We have all felt that moment of frustration: you put hours of thought into a complex response, only to receive a generic "Good job" or a cold numerical score. As a researcher at Acuity Insights, I have spent years looking at how we can make educational assessment more human, even when we are dealing with thousands of students.

My team and I recently presented our findings on this challenge at The 40th ACM/SIGAPP Symposium on Applied Computing (SAC '25) in Catania, Italy. We wanted to know: Can we actually teach an AI to give feedback that feels personal, supportive, and—most importantly—useful?

DOI: 10.1145/3672608.3707735

The "Casper" Challenge

We decided to test this on Casper, a high-stakes situational judgment test (SJT) that assesses social intelligence and professionalism. Unlike a math quiz, there are no strictly right or wrong answers in Casper; instead, applicants describe how they would handle complex ethical dilemmas or social challenges.

Because these responses are so unique and diverse, you cannot just use a pre-written template for feedback.

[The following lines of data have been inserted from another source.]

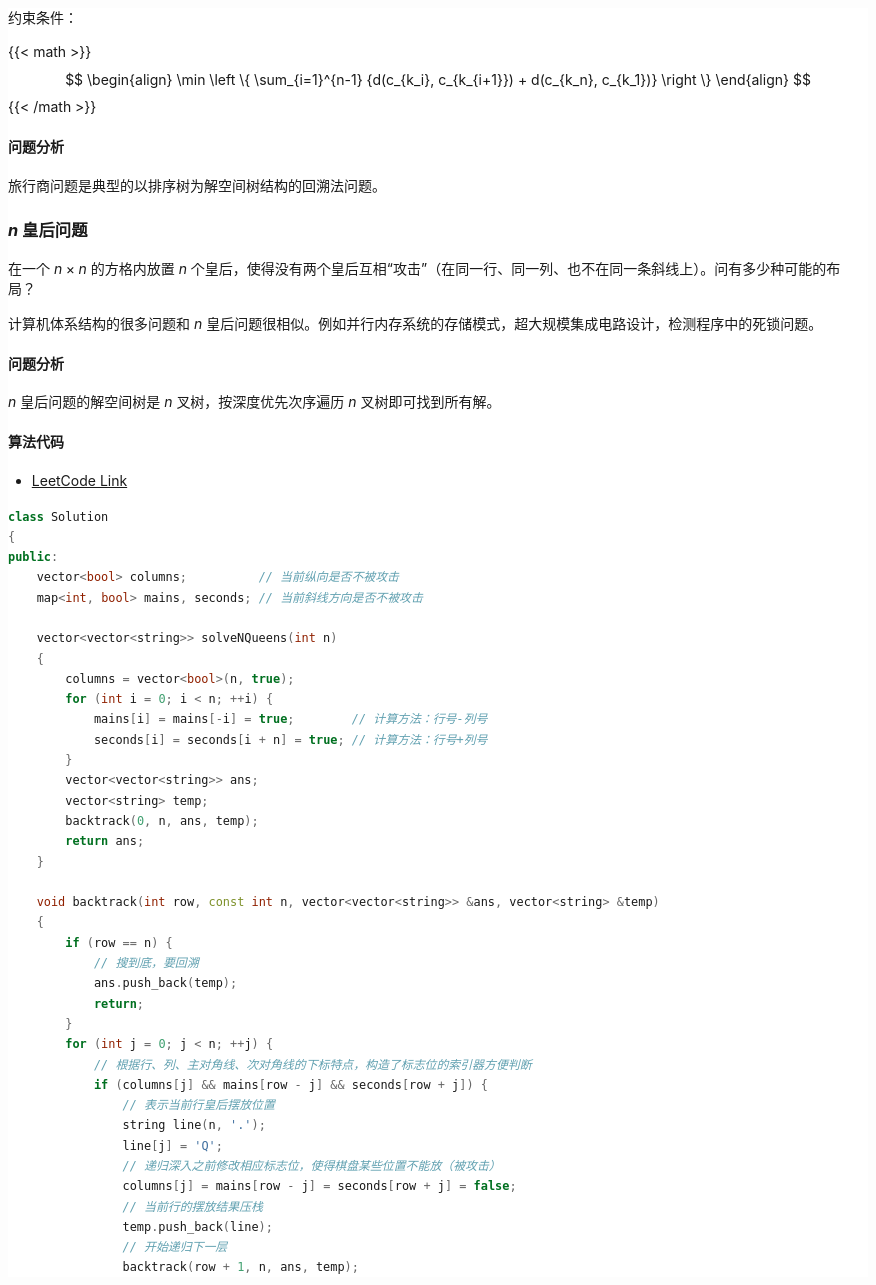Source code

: 约束条件：

{{< math >}}
$$
\begin{align}
\min \left \{ \sum_{i=1}^{n-1} {d(c_{k_i}, c_{k_{i+1}}) + d(c_{k_n}, c_{k_1})} \right \}
\end{align}
$$
{{< /math >}}

#### 问题分析

旅行商问题是典型的以排序树为解空间树结构的回溯法问题。

### $n$ 皇后问题

在一个 $n \times n$ 的方格内放置 $n$ 个皇后，使得没有两个皇后互相“攻击”（在同一行、同一列、也不在同一条斜线上）。问有多少种可能的布局？

计算机体系结构的很多问题和 $n$ 皇后问题很相似。例如并行内存系统的存储模式，超大规模集成电路设计，检测程序中的死锁问题。

#### 问题分析

$n$ 皇后问题的解空间树是 $n$ 叉树，按深度优先次序遍历 $n$ 叉树即可找到所有解。

#### 算法代码

- [LeetCode Link](https://leetcode-cn.com/problems/n-queens/description/)

```cpp
class Solution
{
public:
    vector<bool> columns;          // 当前纵向是否不被攻击
    map<int, bool> mains, seconds; // 当前斜线方向是否不被攻击

    vector<vector<string>> solveNQueens(int n)
    {
        columns = vector<bool>(n, true);
        for (int i = 0; i < n; ++i) {
            mains[i] = mains[-i] = true;        // 计算方法：行号-列号
            seconds[i] = seconds[i + n] = true; // 计算方法：行号+列号
        }
        vector<vector<string>> ans;
        vector<string> temp;
        backtrack(0, n, ans, temp);
        return ans;
    }

    void backtrack(int row, const int n, vector<vector<string>> &ans, vector<string> &temp)
    {
        if (row == n) {
            // 搜到底，要回溯
            ans.push_back(temp);
            return;
        }
        for (int j = 0; j < n; ++j) {
            // 根据行、列、主对角线、次对角线的下标特点，构造了标志位的索引器方便判断
            if (columns[j] && mains[row - j] && seconds[row + j]) {
                // 表示当前行皇后摆放位置
                string line(n, '.');
                line[j] = 'Q';
                // 递归深入之前修改相应标志位，使得棋盘某些位置不能放（被攻击）
                columns[j] = mains[row - j] = seconds[row + j] = false;
                // 当前行的摆放结果压栈
                temp.push_back(line);
                // 开始递归下一层
                backtrack(row + 1, n, ans, temp);
```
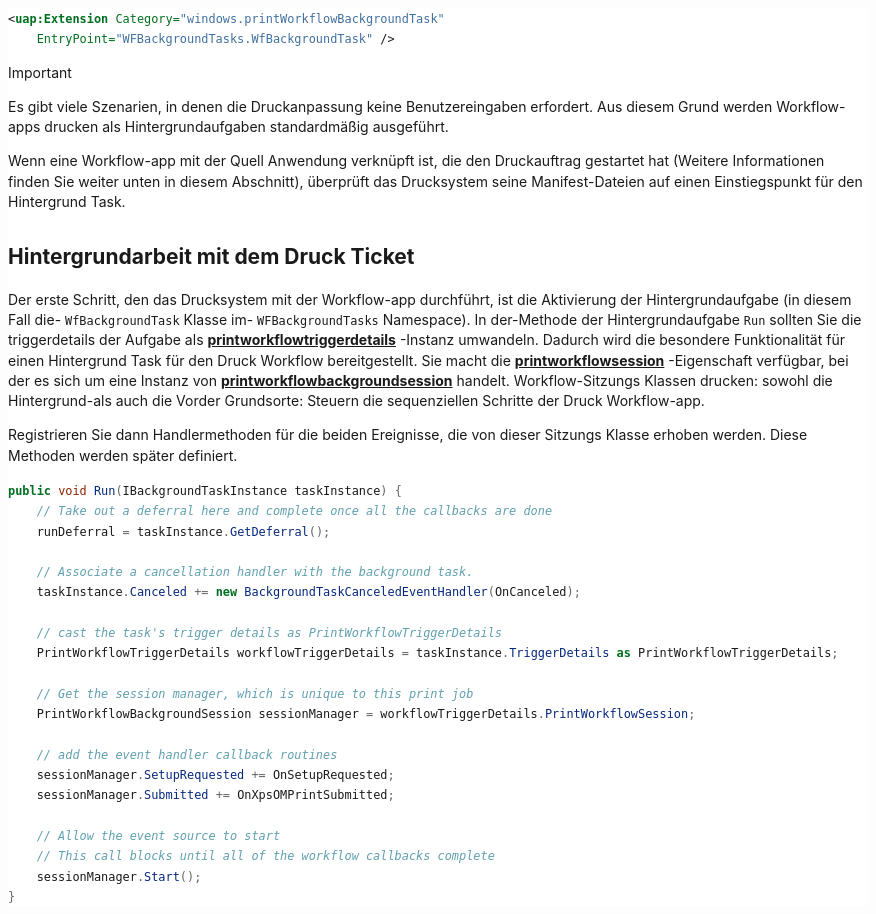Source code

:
```xml
<uap:Extension Category="windows.printWorkflowBackgroundTask"  
    EntryPoint="WFBackgroundTasks.WfBackgroundTask" />
```

> [!IMPORTANT]
> Es gibt viele Szenarien, in denen die Druckanpassung keine Benutzereingaben erfordert. Aus diesem Grund werden Workflow-apps drucken als Hintergrundaufgaben standardmäßig ausgeführt.

Wenn eine Workflow-app mit der Quell Anwendung verknüpft ist, die den Druckauftrag gestartet hat (Weitere Informationen finden Sie weiter unten in diesem Abschnitt), überprüft das Drucksystem seine Manifest-Dateien auf einen Einstiegspunkt für den Hintergrund Task.

## <a name="do-background-work-on-the-print-ticket"></a>Hintergrundarbeit mit dem Druck Ticket

Der erste Schritt, den das Drucksystem mit der Workflow-app durchführt, ist die Aktivierung der Hintergrundaufgabe (in diesem Fall die- `WfBackgroundTask` Klasse im- `WFBackgroundTasks` Namespace). In der-Methode der Hintergrundaufgabe `Run` sollten Sie die triggerdetails der Aufgabe als **[printworkflowtriggerdetails](https://docs.microsoft.com/uwp/api/windows.graphics.printing.workflow.printworkflowtriggerdetails)** -Instanz umwandeln. Dadurch wird die besondere Funktionalität für einen Hintergrund Task für den Druck Workflow bereitgestellt. Sie macht die **[printworkflowsession](https://docs.microsoft.com/uwp/api/windows.graphics.printing.workflow.printworkflowtriggerdetails.PrintWorkflowSession)** -Eigenschaft verfügbar, bei der es sich um eine Instanz von **[printworkflowbackgroundsession](https://docs.microsoft.com/uwp/api/windows.graphics.printing.workflow.printworkflowbackgroundsession)** handelt. Workflow-Sitzungs Klassen drucken: sowohl die Hintergrund-als auch die Vorder Grundsorte: Steuern die sequenziellen Schritte der Druck Workflow-app.

Registrieren Sie dann Handlermethoden für die beiden Ereignisse, die von dieser Sitzungs Klasse erhoben werden. Diese Methoden werden später definiert.

```csharp
public void Run(IBackgroundTaskInstance taskInstance) {
    // Take out a deferral here and complete once all the callbacks are done
    runDeferral = taskInstance.GetDeferral();

    // Associate a cancellation handler with the background task.
    taskInstance.Canceled += new BackgroundTaskCanceledEventHandler(OnCanceled);

    // cast the task's trigger details as PrintWorkflowTriggerDetails
    PrintWorkflowTriggerDetails workflowTriggerDetails = taskInstance.TriggerDetails as PrintWorkflowTriggerDetails;

    // Get the session manager, which is unique to this print job
    PrintWorkflowBackgroundSession sessionManager = workflowTriggerDetails.PrintWorkflowSession;

    // add the event handler callback routines
    sessionManager.SetupRequested += OnSetupRequested;
    sessionManager.Submitted += OnXpsOMPrintSubmitted;

    // Allow the event source to start
    // This call blocks until all of the workflow callbacks complete
    sessionManager.Start();
}
```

You need a system that can truly "understand" the nuances of a student’s reasoning.

Moving Beyond Simple Chatbots

Most research to date has focused on using standard "off-the-shelf" AI models with basic prompting. But for high-stakes education, we needed more precision.

We took GPT-3.5-Turbo and applied Parameter-Efficient Fine-Tuning (PEFT). Specifically, we used Low-Rank Adaptation (LoRA) to update the model’s parameters specifically for the task of generating feedback.

The most surprising part? We didn’t need a massive amount of data. We developed a high-quality training set of just 124 hand-crafted feedback examples. We also integrated Chain-of-Thought (CoT) prompting, requiring the model to "think step-by-step" and explain its reasoning before writing the final message to the student.

What We Discovered

To see if our fine-tuned tutor actually worked, we had independent judges, test experts, and real students evaluate the results.

Structure & Tone: 72.9% of the generated messages met every single structural criterion for effective feedback.
Personalization: Over 94.9% of the messages were successfully tailored to the specific elements of the applicant's response.
Actionability: Every single message—except for those responding to perfect scores—included concrete suggestions for improvement.
User Satisfaction: In our survey of 164 participants, 84.8% expressed satisfaction with the feedback they received.
Supportive Environment: Over 70% of respondents agreed the feedback was clear, logically organized, and supportive.

The Path Forward

Is it perfect? Not yet. Some users wanted even more detail, and we observed occasional linguistic slips. There is also a delicate balance to strike: we want to give students helpful tips without compromising the security of a high-stakes test.

However, this study shows that we are on the right track. By combining expert human knowledge with specialized AI training, we can provide the kind of timely, personalized support that every learner deserves—at a scale that was previously impossible.